Now, about that price: a bare-bones Chevy Cruze will run approximately $16,955. That’s almost $600 more than a base Honda Civic. However, the standard options for the base model Cruze (the LS) include the six-speed manual transmission (vs. the Honda’s five), nearly twice as many airbags, as well as stability and traction control – features the Civic can only dream of.
The high-end Cruze LTZ will start at $22,695 and will feature a six-way adjustable power driver seat, leather heated seats, 18-inch alloy wheels, the turbocharged 1.4L Ecotec engine, Bluetooth phone connectivity, a USB port with audio interface for MP3 players, steering-wheel mounted buttons up the wazoo, and remote vehicle start. The super fuel-efficient Eco package seems to be a freebie, as it is priced the same as the “basic” LT and LTZ variants.
Major options include a 9-speaker Pioneer Audio sound system with a 250-watt amplifier, ultrasonic rear parking assist, GPS with a 40GB hard-drive and pause-and-play radio. The sporty RS trim package is optional, offering the same engine as the Eco in a more rakish appearance resulting in slightly lower fuel economy.
The GM Authority Take
Though it’s a few inches longer and a couple hundred bucks more expensive than its competitors, the abundant offering of options and features such as the Bluetooth, 18-inch wheels, Pioneer sound system, more airbags than you need, USB connectivity and GPS will stand out when consumers shop the compact segment.

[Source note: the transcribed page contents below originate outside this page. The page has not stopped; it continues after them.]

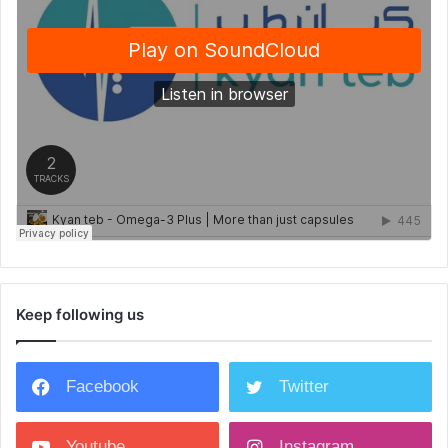
Keep following us
Facebook
Twitter
Youtube
Instagram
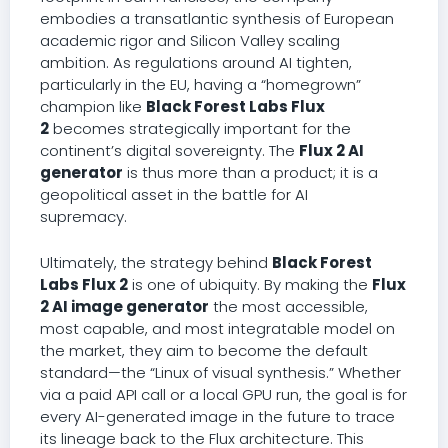
embodies a transatlantic synthesis of European
academic rigor and Silicon Valley scaling
ambition. As regulations around AI tighten,
particularly in the EU, having a “homegrown”
champion like
Black Forest Labs Flux
2
becomes strategically important for the
continent’s digital sovereignty. The
Flux 2 AI
generator
is thus more than a product; it is a
geopolitical asset in the battle for AI
supremacy.
Ultimately, the strategy behind
Black Forest
Labs Flux 2
is one of ubiquity. By making the
Flux
2 AI image generator
the most accessible,
most capable, and most integratable model on
the market, they aim to become the default
standard—the “Linux of visual synthesis.” Whether
via a paid API call or a local GPU run, the goal is for
every AI-generated image in the future to trace
its lineage back to the Flux architecture. This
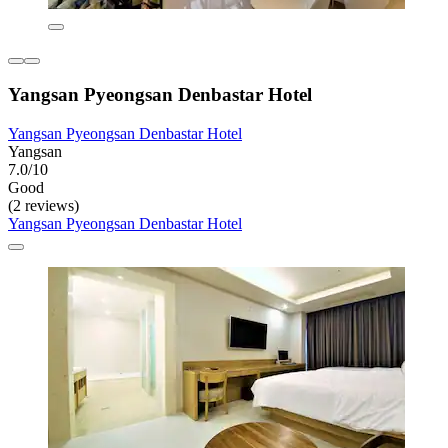
Yangsan Pyeongsan Denbastar Hotel
Yangsan Pyeongsan Denbastar Hotel
Yangsan
7.0/10
Good
(2 reviews)
Yangsan Pyeongsan Denbastar Hotel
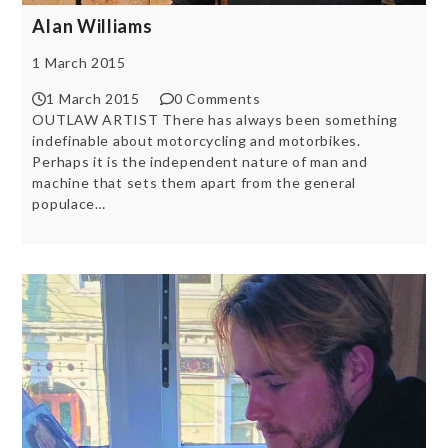
Alan Williams
1 March 2015
1 March 2015
0 Comments
OUTLAW ARTIST There has always been something
indefinable about motorcycling and motorbikes.
Perhaps it is the independent nature of man and
machine that sets them apart from the general
populace…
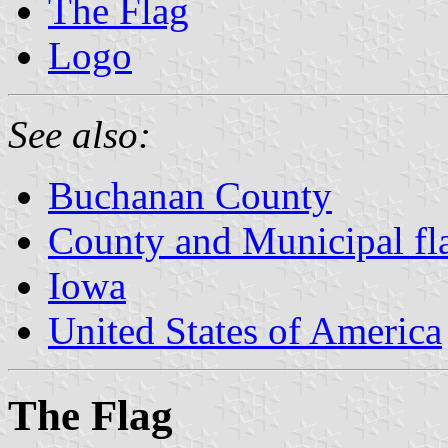
The Flag
Logo
See also:
Buchanan County
County and Municipal fl
Iowa
United States of America
The Flag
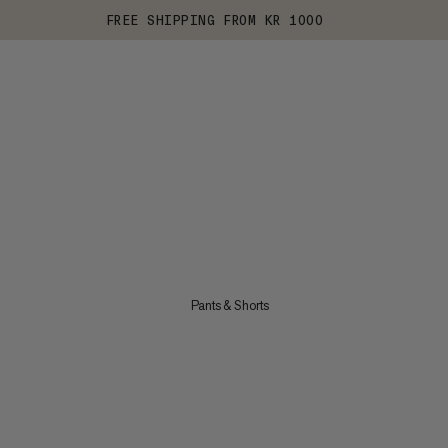
FREE SHIPPING FROM KR 1000
Pants & Shorts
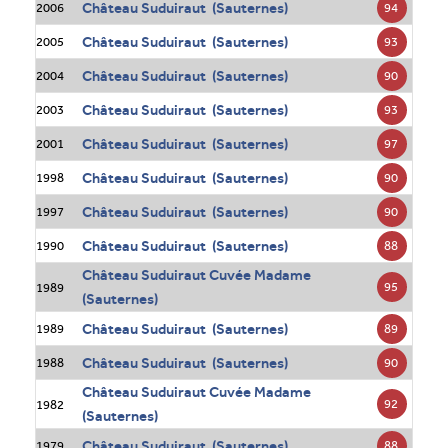
Château Suduiraut (Sauternes)
94
2006
Château Suduiraut (Sauternes)
93
2005
Château Suduiraut (Sauternes)
90
2004
Château Suduiraut (Sauternes)
93
2003
Château Suduiraut (Sauternes)
97
2001
Château Suduiraut (Sauternes)
90
1998
Château Suduiraut (Sauternes)
90
1997
Château Suduiraut (Sauternes)
88
1990
Château Suduiraut Cuvée Madame
95
1989
(Sauternes)
Château Suduiraut (Sauternes)
89
1989
Château Suduiraut (Sauternes)
90
1988
Château Suduiraut Cuvée Madame
92
1982
(Sauternes)
Château Suduiraut (Sauternes)
88
1979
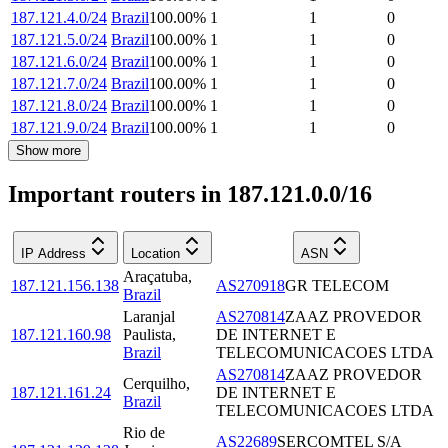
187.121.4.0/24
Brazil
100.00
%
1
1
0
187.121.5.0/24
Brazil
100.00
%
1
1
0
187.121.6.0/24
Brazil
100.00
%
1
1
0
187.121.7.0/24
Brazil
100.00
%
1
1
0
187.121.8.0/24
Brazil
100.00
%
1
1
0
187.121.9.0/24
Brazil
100.00
%
1
1
0
Show more
Important routers in 187.121.0.0/16
IP Address
Location
ASN
Araçatuba
,
187.121.156.138
AS270918
GR TELECOM
Brazil
Laranjal
AS270814
ZAAZ PROVEDOR
187.121.160.98
Paulista
,
DE INTERNET E
Brazil
TELECOMUNICACOES LTDA
AS270814
ZAAZ PROVEDOR
Cerquilho
,
187.121.161.24
DE INTERNET E
Brazil
TELECOMUNICACOES LTDA
Rio de
AS22689
SERCOMTEL S/A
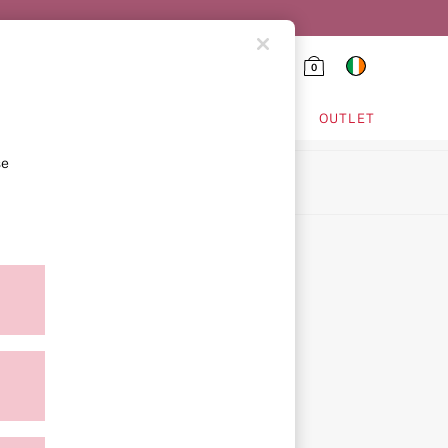
0
HING & VSX SPORT
OUTLET
se
ion
ment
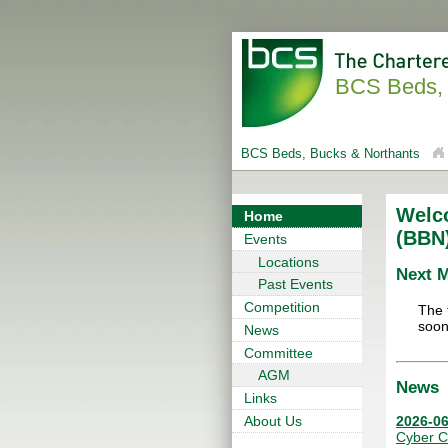
BCS Beds, 
BCS Beds, Bucks & Northants
Welc
Home
(BBN
Events
Locations
Next 
Past Events
Competition
The 
soon
News
Committee
AGM
News
Links
2026-06
About Us
Cyber C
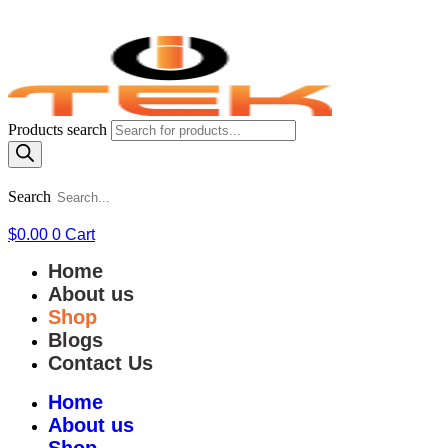
Products search
Search
$
0.00
0
Cart
Home
About us
Shop
Blogs
Contact Us
Home
About us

The Cruze is also quite a jump in price compared to the Toyota Corolla, which starts at under $15,500. The Corolla, however, still lacks the features the Cruze has at its disposal.
The size difference of the Cruze may also point to an overall size increase for the compact segment (resulting in mid-size sedans become more full-sized) but this still remains to be seen.